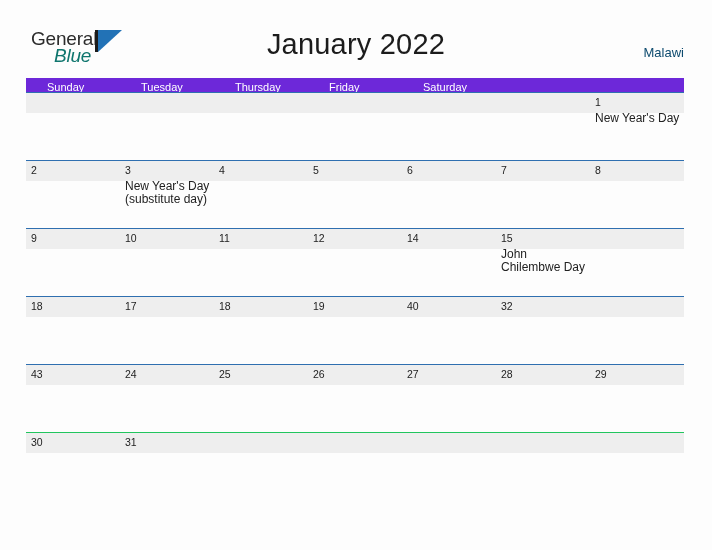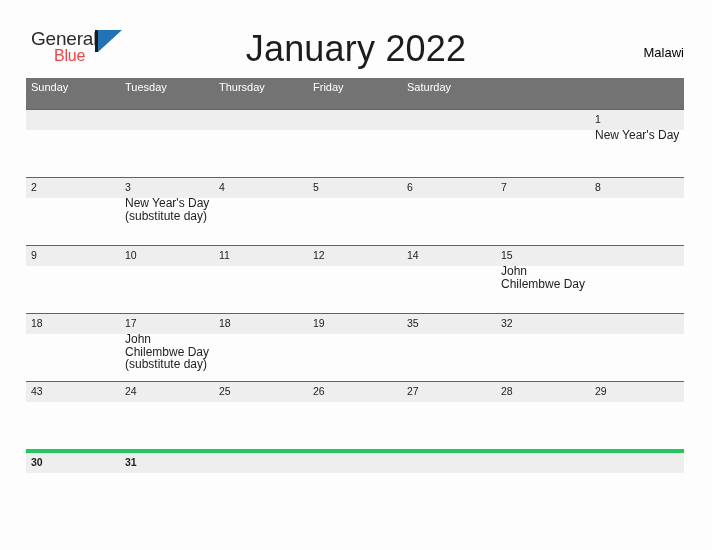"Blue" .logo-blue { color: #ef4444 -> #0f766e; font-size: 16px -> 19px; font-style: none -> italic }
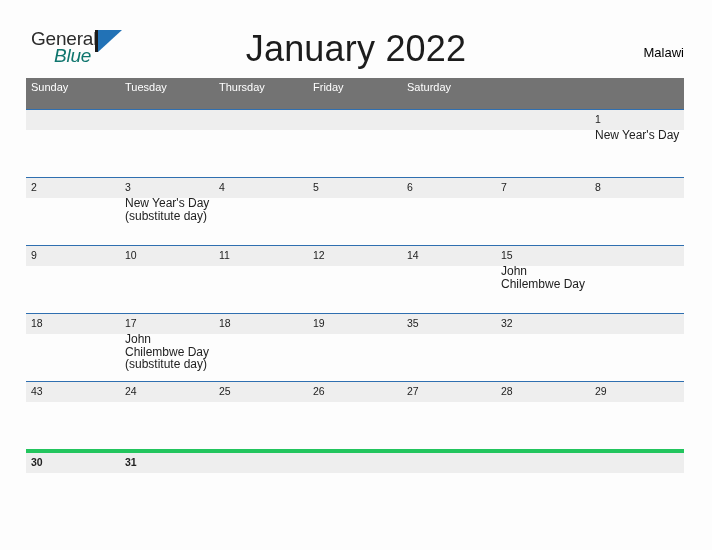"January 2022" .cal-title { font-size: 36px -> 29px }
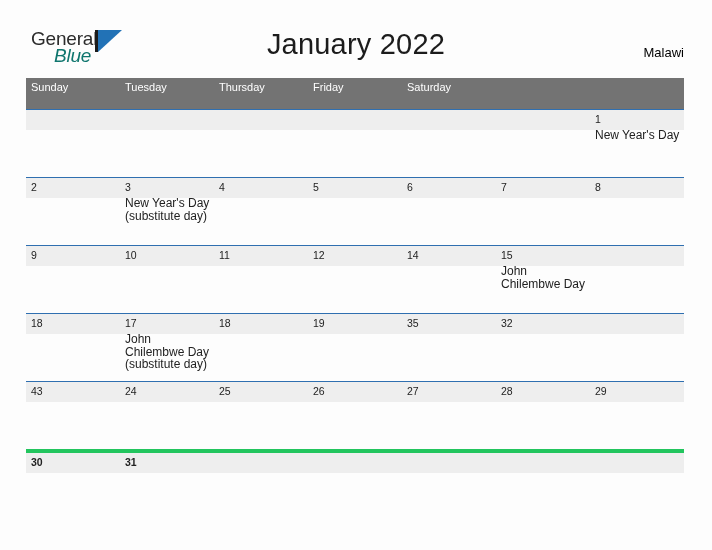"Malawi" .country { color: #000000 -> #0c4a6e }
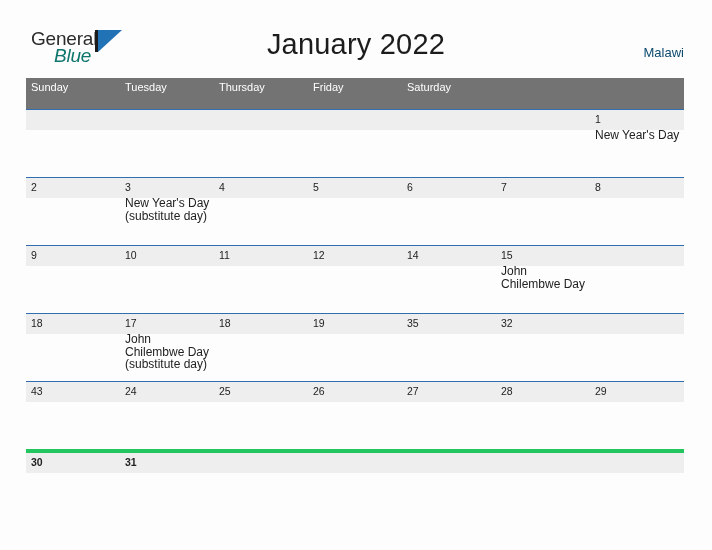"Sunday" .dow-row { background: #737373 -> #6d28d9; height: 31px -> 14px; padding-left: none -> 16px }
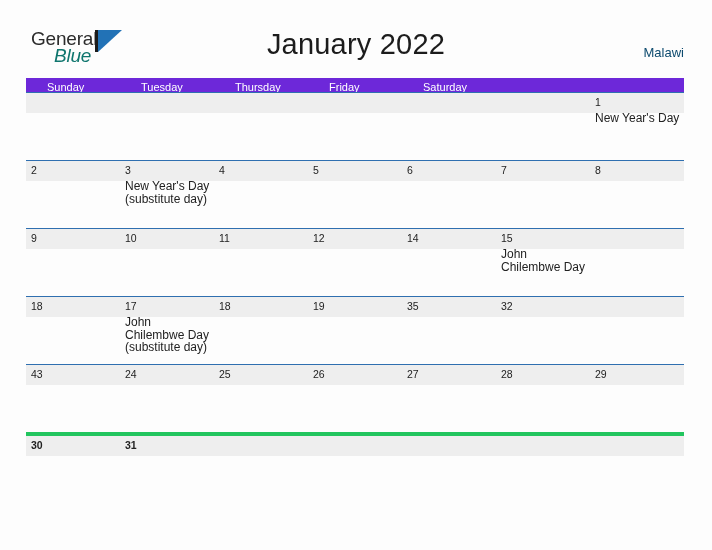"35" div.daynum { text: 35 -> 40 }
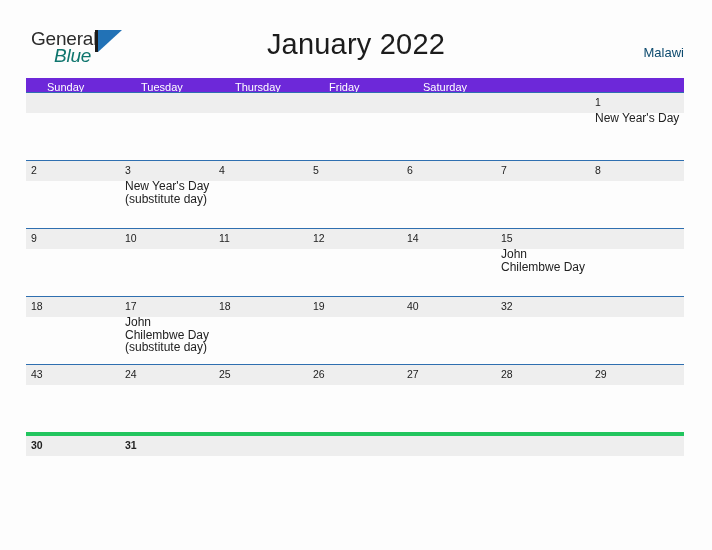"John Chilembwe Day (substitute day)" div.event { html: <div>John Chilembwe Day (substitute day)</div> -> none }
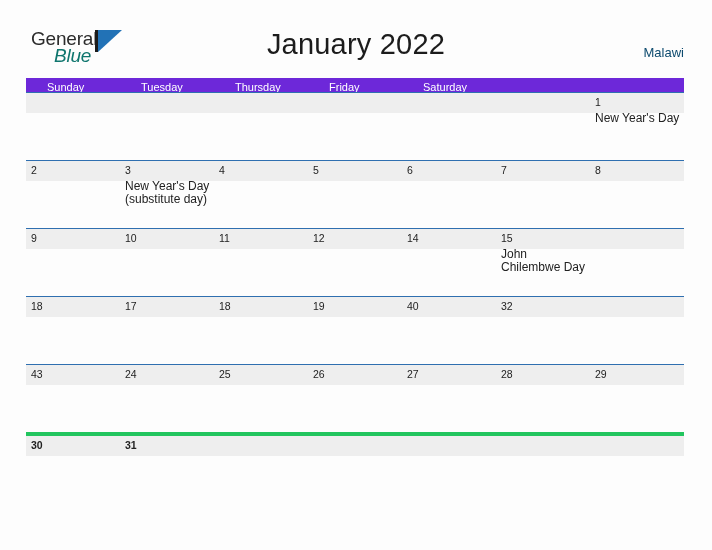"30" .week-last { border-top: 4px solid #22c55e -> 1px solid #22c55e; font-weight: bold -> none }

+---+

▶ Prompt: Repeat exactly, please: transcribe each entry and leave out the pictures.

▶ Answer box:
"Blue" .logo-blue { color: #ef4444 -> #0f766e; font-size: 16px -> 19px; font-style: none -> italic }
"January 2022" .cal-title { font-size: 36px -> 29px }
"Malawi" .country { color: #000000 -> #0c4a6e }
"Sunday" .dow-row { background: #737373 -> #6d28d9; height: 31px -> 14px; padding-left: none -> 16px }
"35" div.daynum { text: 35 -> 40 }
"John Chilembwe Day (substitute day)" div.event { html: <div>John Chilembwe Day (substitute day)</div> -> none }
"30" .week-last { border-top: 4px solid #22c55e -> 1px solid #22c55e; font-weight: bold -> none }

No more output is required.